At Illinois, Amar will prioritize: (1) increased engagement between the legal academy, the legal and business professions, and the public; and (2) Illinois’ commitment to educational affordability.
“Law deans need to do a better job of reconnecting the professoriate with the world of legal practice and public service. Illinois produces a lot of innovative scholarship, much of it interdisciplinary, but we have to be more energetic in highlighting and explaining what practitioners can learn from law professors – and vice versa,” Amar said.
He continued, “Another priority is to begin to restore affordability to legal education so that cost does not deter talented people from pursuing a law degree. True, great law schools require great personnel and programs, both of which cost money. But those of us privileged to serve in our great law schools must be ever vigilant to keep these schools within the reach of all persons of ability, especially the younger generation’s gifted aspirants who come from modest backgrounds—the next generation’s Abe Lincolns and Barack Obamas. That it one reason why I insisted, as a condition of my appointment, that my overall dean compensation be somewhat lower than the recent norm, both at Illinois and at other elite law schools. Relatedly, because administrative compensation, even at public universities, often includes many components (e.g., summer salary) that can be less visible, I will try to keep my compensation as dean transparent. These steps will not, of course, by themselves solve the affordability problem, but – as Lincoln well understood – you cannot get to your desired destination without first beginning to move in the right direction. And in the coming months our school will be creating and announcing new scholarships designed to promote access for excellent candidates of all kinds.”

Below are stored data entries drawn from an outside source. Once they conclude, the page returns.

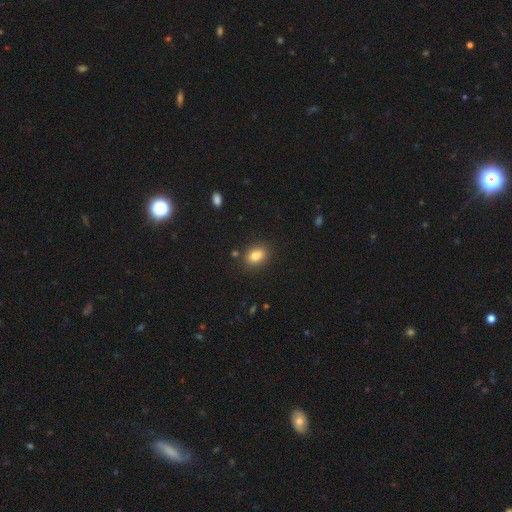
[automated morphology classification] smooth-or-featured: smooth: 83% | star or artifact: 10% | featured or disk: 7%
  how-rounded: in between: 74% | round: 25% | cigar-shaped: 1%
  merging: none: 85% | minor disturbance: 10% | merger: 3% | major disturbance: 3%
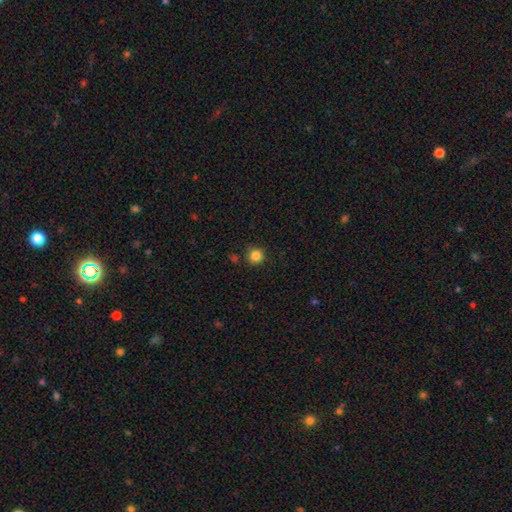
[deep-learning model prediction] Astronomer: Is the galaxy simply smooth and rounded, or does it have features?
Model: smooth — 84%.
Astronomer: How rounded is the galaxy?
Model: round — 94%.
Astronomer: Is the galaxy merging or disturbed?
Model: none — 86%.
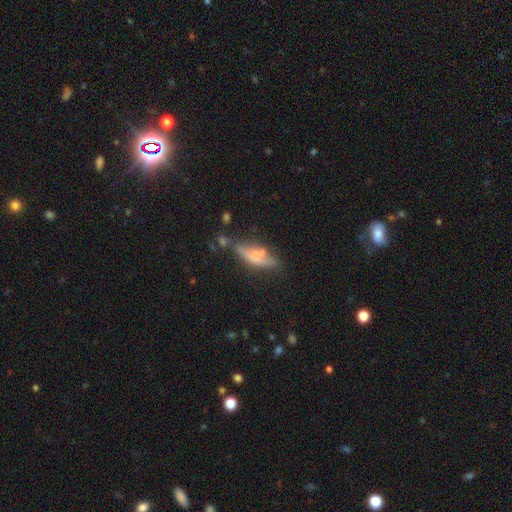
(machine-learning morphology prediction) The model was most divided on "how rounded": in between: 53%, cigar-shaped: 44%, round: 3%. More confident: merging — none (55%); smooth or featured — smooth (55%).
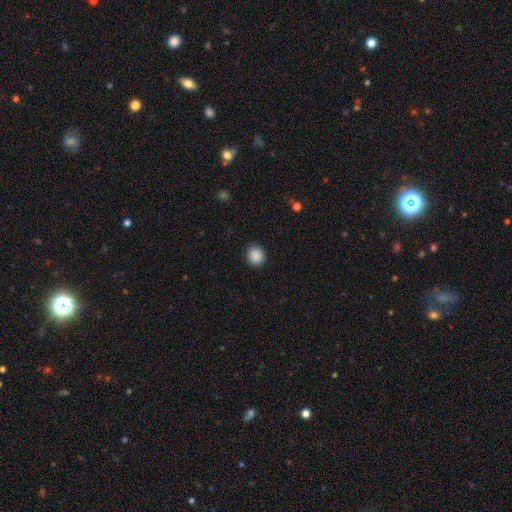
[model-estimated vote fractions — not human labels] smooth-or-featured: smooth: 89% | star or artifact: 9% | featured or disk: 2%
  how-rounded: round: 79% | in between: 21% | cigar-shaped: 1%
  merging: none: 90% | minor disturbance: 7% | major disturbance: 2% | merger: 1%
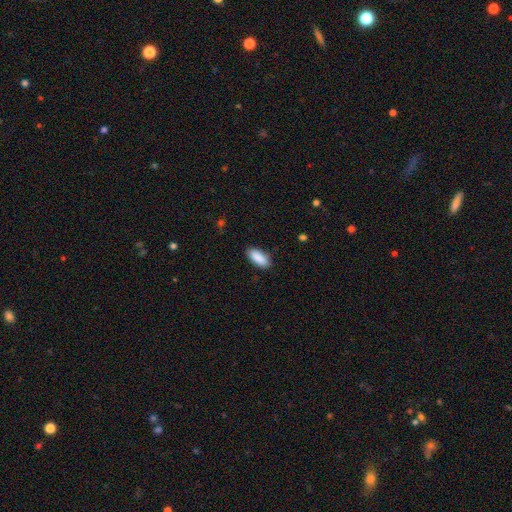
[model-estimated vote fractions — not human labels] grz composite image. It shows a smooth galaxy with no disk features (90%) that is in between round and cigar-shaped (84%). Merging: none (87%).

Established in 1897, the University of Illinois College of Law enjoys a rich tradition of advancing discovery and research, training students in the knowledge, skills, and temperament to achieve professional excellence and leadership, and promoting beneficial change in law and society. One of the oldest and best-known law schools in the nation, the College of Law is part of the University of Illinois, the state’s flagship land-grant university and a global leader in research, teaching, and public engagement.